The Smartest Thing I Do Every Day Is Decide Less

Most high performers I know carry a badge of honor for being the person with all the answers. They’re always available, always ready to weigh in. Always on. It’s an easy identity to build when you’re good at what you do, and people keep coming to you for direction.

It feels great, until it doesn’t. That identity comes with a cost.

What I’ve found—through my career, raising five kids, running nonprofits, and logging miles—is that trying to be that person burns through your best cognitive resources. It burns through them so fast. And usually, I might add, on the wrong things. 

By the time a truly important decision lands on your desk, your brain is fried.

Decision fatigue is a well-documented phenomenon. Psychologist Roy Baumeister’s research on ego depletion showed that the quality of our decisions deteriorates as we make more of them throughout the day. That’s why we see judges granting fewer paroles in the afternoon, and doctors ordering unnecessary tests late in a shift.

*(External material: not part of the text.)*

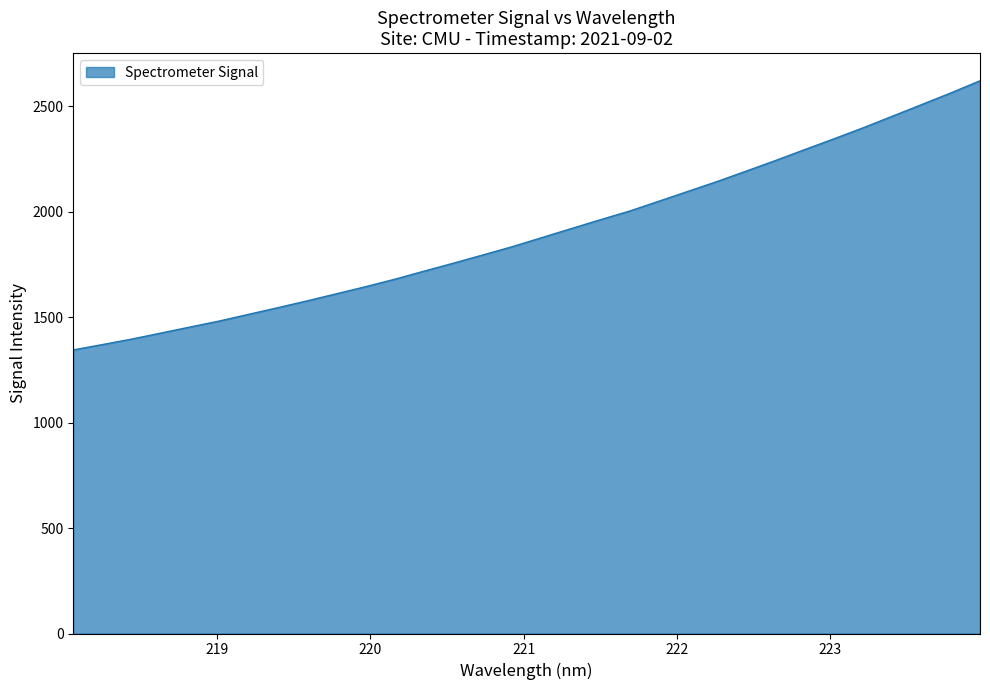

What is the minimum value shown in the chart?

1344.5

The brain treats every decision as a withdrawal from a finite account, and the balance runs low a lot quicker than we think.

I’m not at all immune to this. For a long time, I was mixing high-stakes calls in with the hundreds of small ones that just…didn’t deserve the same mental bandwidth. That’s not to say those little decisions don’t matter, or that we’re somehow slacking.

This is about deliberately protecting your energy.

5 Ways to Save Your Mental Bandwidth

#1 — Systemize everything that doesn’t need to be a decision.

What I eat for breakfast, when I run, what I wear to the office — these are not decisions in my day anymore. They're defaults. Routines are a way of holding off on judgment until situations truly call for it. Saving your brain for the stuff that matters. Steve Jobs wore the same black turtleneck and jeans every day for exactly this reason. I'm not claiming to have his fashion sense, but the principle holds. 

#2 — Batch the low-stakes decisions.

Email responses, vendor questions, and scheduling — I handle these in blocks rather than scattered throughout the day. Every time you context-switch to handle a small decision, it costs your brain in two ways. First, in making the decision, then in re-engaging with whatever required deep focus.

That’s what happens when we try to multitask. Instead, focus on lumping the little decisions together in a few bundles throughout the day.

#3 — Set a “good enough” threshold and use it.

Perfectionism masquerades as diligence. I could go on a whole tangent about how perfectionism is less about high standards and more about the fear of failure, but that’s another post for another day.

The point is, you don’t have to agonize over making the “best” decision when there are limited downsides. Imagine torturing yourself with whether to have Chinese for dinner or pizza. It doesn’t really matter, does it? 

Sometimes, we just need to choose a reasonable option and move on!

#4 — Protect your mornings.

My best thinking happens when the world is still quiet. That’s why I run early and try to tackle the hardest decision-making work on my plate before noon. I’ve found out when I’m at my sharpest and using that to my advantage.

#5 — Push decisions down the ladder.

I have a wonderful, amazing assistant. She helps me in thousands of ways that no one will ever see. Getting her on my team was one of my best decisions ever because it delegated so many tasks and decisions I didn’t need to handle.  That frees my time and energy up for the stuff I’m best suited for. 

You might not have an assistant, but I bet you have a team. Delegation is part of good leadership, but it’s also part of your cognitive preservation. 

And look, the athletic parallel isn’t a stretch here. In endurance sports, pacing is everything. You can surge in the first miles and feel invincible, but there's always a point later in the race where you pay for it. Decision-making follows the same arc.

The leaders I've seen struggle most with burnout aren't the ones facing the biggest challenges or the highest stakes. They're the ones who don’t pace themselves cognitively. 

I’m not saying check out or hand off every task. Rather, I want to be fully present and at my best when it matters most. So I’ve got to be deliberate with my attention and energy.

What's been your experience with decision fatigue — have you found a system that actually works, or is it still something you're figuring out?